*Exercise prompt*: Exactness is required throughout. Return every record once more.

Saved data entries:
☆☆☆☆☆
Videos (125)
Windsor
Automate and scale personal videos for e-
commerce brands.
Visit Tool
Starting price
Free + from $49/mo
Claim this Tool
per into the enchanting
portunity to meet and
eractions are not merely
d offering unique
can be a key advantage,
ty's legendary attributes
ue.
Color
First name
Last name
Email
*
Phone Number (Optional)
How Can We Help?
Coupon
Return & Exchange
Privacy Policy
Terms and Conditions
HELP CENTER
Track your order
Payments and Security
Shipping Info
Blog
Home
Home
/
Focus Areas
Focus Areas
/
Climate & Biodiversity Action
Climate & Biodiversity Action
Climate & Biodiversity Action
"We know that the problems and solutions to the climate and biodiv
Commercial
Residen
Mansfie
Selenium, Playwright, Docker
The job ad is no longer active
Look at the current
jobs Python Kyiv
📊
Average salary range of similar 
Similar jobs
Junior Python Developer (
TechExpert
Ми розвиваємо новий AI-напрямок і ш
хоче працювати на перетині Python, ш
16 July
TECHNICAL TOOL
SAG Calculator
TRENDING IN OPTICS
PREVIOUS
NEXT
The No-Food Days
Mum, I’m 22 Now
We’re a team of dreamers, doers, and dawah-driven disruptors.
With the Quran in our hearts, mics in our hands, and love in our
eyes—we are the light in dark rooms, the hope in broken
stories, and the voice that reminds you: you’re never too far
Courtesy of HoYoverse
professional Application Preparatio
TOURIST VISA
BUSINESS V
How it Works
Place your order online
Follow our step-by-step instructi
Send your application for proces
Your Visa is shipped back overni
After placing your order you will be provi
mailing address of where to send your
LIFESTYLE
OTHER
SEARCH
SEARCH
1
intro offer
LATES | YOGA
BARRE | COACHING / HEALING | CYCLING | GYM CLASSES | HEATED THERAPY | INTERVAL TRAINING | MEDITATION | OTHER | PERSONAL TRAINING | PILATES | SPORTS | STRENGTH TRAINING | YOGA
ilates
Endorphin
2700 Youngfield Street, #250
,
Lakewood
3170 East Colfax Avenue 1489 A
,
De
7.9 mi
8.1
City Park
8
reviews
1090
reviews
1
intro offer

*Completed task*:
☆☆☆☆☆
Videos (125)
Windsor
Automate and scale personal videos for e-
commerce brands.
Visit Tool
Starting price
Free + from $49/mo
Claim this Tool
per into the enchanting
portunity to meet and
eractions are not merely
d offering unique
can be a key advantage,
ty's legendary attributes
ue.
Color
First name
Last name
Email
*
Phone Number (Optional)
How Can We Help?
Coupon
Return & Exchange
Privacy Policy
Terms and Conditions
HELP CENTER
Track your order
Payments and Security
Shipping Info
Blog
Home
Home
/
Focus Areas
Focus Areas
/
Climate & Biodiversity Action
Climate & Biodiversity Action
Climate & Biodiversity Action
"We know that the problems and solutions to the climate and biodiv
Commercial
Residen
Mansfie
Selenium, Playwright, Docker
The job ad is no longer active
Look at the current
jobs Python Kyiv
📊
Average salary range of similar 
Similar jobs
Junior Python Developer (
TechExpert
Ми розвиваємо новий AI-напрямок і ш
хоче працювати на перетині Python, ш
16 July
TECHNICAL TOOL
SAG Calculator
TRENDING IN OPTICS
PREVIOUS
NEXT
The No-Food Days
Mum, I’m 22 Now
We’re a team of dreamers, doers, and dawah-driven disruptors.
With the Quran in our hearts, mics in our hands, and love in our
eyes—we are the light in dark rooms, the hope in broken
stories, and the voice that reminds you: you’re never too far
Courtesy of HoYoverse
professional Application Preparatio
TOURIST VISA
BUSINESS V
How it Works
Place your order online
Follow our step-by-step instructi
Send your application for proces
Your Visa is shipped back overni
After placing your order you will be provi
mailing address of where to send your
LIFESTYLE
OTHER
SEARCH
SEARCH
1
intro offer
LATES | YOGA
BARRE | COACHING / HEALING | CYCLING | GYM CLASSES | HEATED THERAPY | INTERVAL TRAINING | MEDITATION | OTHER | PERSONAL TRAINING | PILATES | SPORTS | STRENGTH TRAINING | YOGA
ilates
Endorphin
2700 Youngfield Street, #250
,
Lakewood
3170 East Colfax Avenue 1489 A
,
De
7.9 mi
8.1
City Park
8
reviews
1090
reviews
1
intro offer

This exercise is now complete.